2017-11-14 15:56:50,779 [kill-executor-thread] INFO org.apache.spark.scheduler.cluster.YarnClusterSchedulerBackend - Requesting to kill executor(s) 137
2017-11-14 15:56:50,780 [dispatcher-event-loop-20] INFO org.apache.spark.storage.BlockManagerMasterEndpoint - Removing block manager BlockManagerId(137, foo1.com, 42569, None)

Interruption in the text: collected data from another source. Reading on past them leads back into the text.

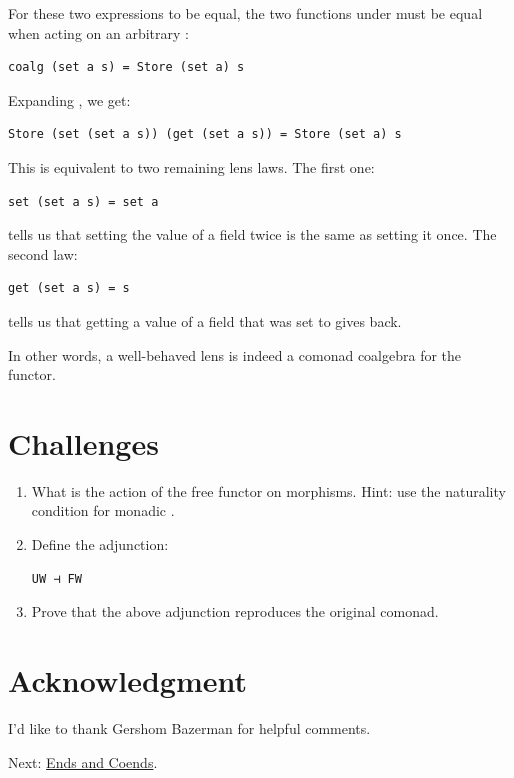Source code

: For these two expressions to be equal, the two functions under
 must be equal when acting on an arbitrary :

\begin{verbatim}
coalg (set a s) = Store (set a) s
\end{verbatim}

Expanding , we get:

\begin{verbatim}
Store (set (set a s)) (get (set a s)) = Store (set a) s
\end{verbatim}

This is equivalent to two remaining lens laws. The first one:

\begin{verbatim}
set (set a s) = set a
\end{verbatim}

tells us that setting the value of a field twice is the same as setting
it once. The second law:

\begin{verbatim}
get (set a s) = s
\end{verbatim}

tells us that getting a value of a field that was set to 
gives  back.

In other words, a well-behaved lens is indeed a comonad coalgebra for
the  functor.

\section{Challenges}\label{challenges}

\begin{enumerate}
\item
  What is the action of the free functor
   on morphisms. Hint: use the
  naturality condition for monadic .
\item
  Define the adjunction:

\begin{verbatim}
UW ⊣ FW
\end{verbatim}
\item
  Prove that the above adjunction reproduces the original comonad.
\end{enumerate}

\section{Acknowledgment}\label{acknowledgment}

I'd like to thank Gershom Bazerman for helpful comments.

Next:
\href{https://bartoszmilewski.com/2017/03/29/ends-and-coends/}{Ends and
Coends}.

2017-11-14 15:56:50,780 [dag-scheduler-event-loop] INFO org.apache.spark.storage.BlockManagerMaster - Removed 137 successfully in removeExecutor
2017-11-14 15:56:50,781 [dag-scheduler-event-loop] INFO org.apache.spark.scheduler.DAGScheduler - Host added was in lost list earlier: foo1.com
2017-11-14 15:56:50,782 [kill-executor-thread] INFO org.apache.spark.scheduler.cluster.YarnClusterSchedulerBackend - Actual list of executor(s) to be killed is 137
2017-11-14 15:56:50,827 [dispatcher-event-loop-6] INFO org.apache.spark.deploy.yarn.ApplicationMaster$AMEndpoint - Driver requested to kill executor(s) 137.
2017-11-14 15:56:51,616 [Reporter] INFO org.apache.spark.deploy.yarn.YarnAllocator - Will request 1 executor container(s), each with 10 core(s) and 15360 MB memory (including 8192 MB of overhead)

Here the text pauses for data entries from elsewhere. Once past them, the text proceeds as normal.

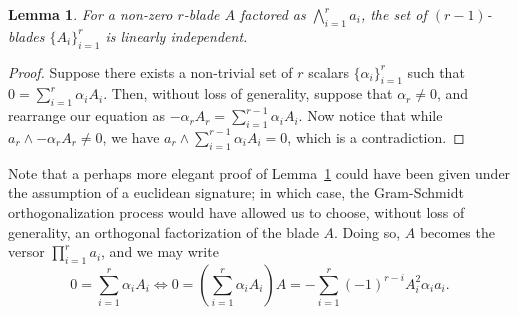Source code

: \documentclass{birkjour}
\newtheorem{lem}[thm]{Lemma}
\theoremstyle{definition}
\theoremstyle{remark}
\numberwithin{equation}{section}
\begin{document}
\begin{lem}\label{lem_A_i_lin_indep}
For a non-zero $r$-blade $A$ factored as $\bigwedge_{i=1}^r a_i$, the set of
$(r-1)$-blades $\{A_i\}_{i=1}^r$ is linearly independent.
\end{lem}
\begin{proof}
Suppose there exists a non-trivial set of $r$ scalars $\{\alpha_i\}_{i=1}^r$
such that $0 = \sum_{i=1}^r\alpha_i A_i$.
Then, without loss of generality, suppose that $\alpha_r\neq 0$, and rearrange
our equation as $-\alpha_rA_r=\sum_{i=1}^{r-1}\alpha_iA_i$.  Now notice
that while $a_r\wedge-\alpha_rA_r\neq 0$, we have $a_r\wedge\sum_{i=1}^{r-1}\alpha_iA_i=0$,
which is a contradiction.
\end{proof}

Note that a perhaps more elegant proof of Lemma~\ref{lem_A_i_lin_indep} could have been given
under the assumption
of a euclidean signature; in which case, the Gram-Schmidt orthogonalization process would have
allowed us to choose, without loss of generality, an orthogonal factorization of the blade $A$.
Doing so, $A$ becomes the versor $\prod_{i=1}^r a_i$, and we may write
\begin{equation*}
0 = \sum_{i=1}^r \alpha_iA_i \iff
0=\left(\sum_{i=1}^r\alpha_iA_i\right)A = -\sum_{i=1}^r(-1)^{r-i}A_i^2\alpha_ia_i.
\end{equation*}



\begin{thebibliography}{9}

\end{thebibliography}
\end{document}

Note there may be another bug here with speculation as well because some time later I see this same host in a log message that makes it sound like it thinks the task is still running on that dead host:
2017-11-14 16:46:40,970 [task-scheduler-speculation] INFO org.apache.spark.scheduler.TaskSetManager - Marking task 2696 in stage 7.0 (on gsbl560n05.blue.ygrid.yahoo.com) as speculatable because it ran more than 2254168 ms
We can split this off into another jira if we find its actually a bug. It looks like the issue there is the TaskSetManager.copiesRunning is not decremented because we are using external shuffle service but needs further investigation.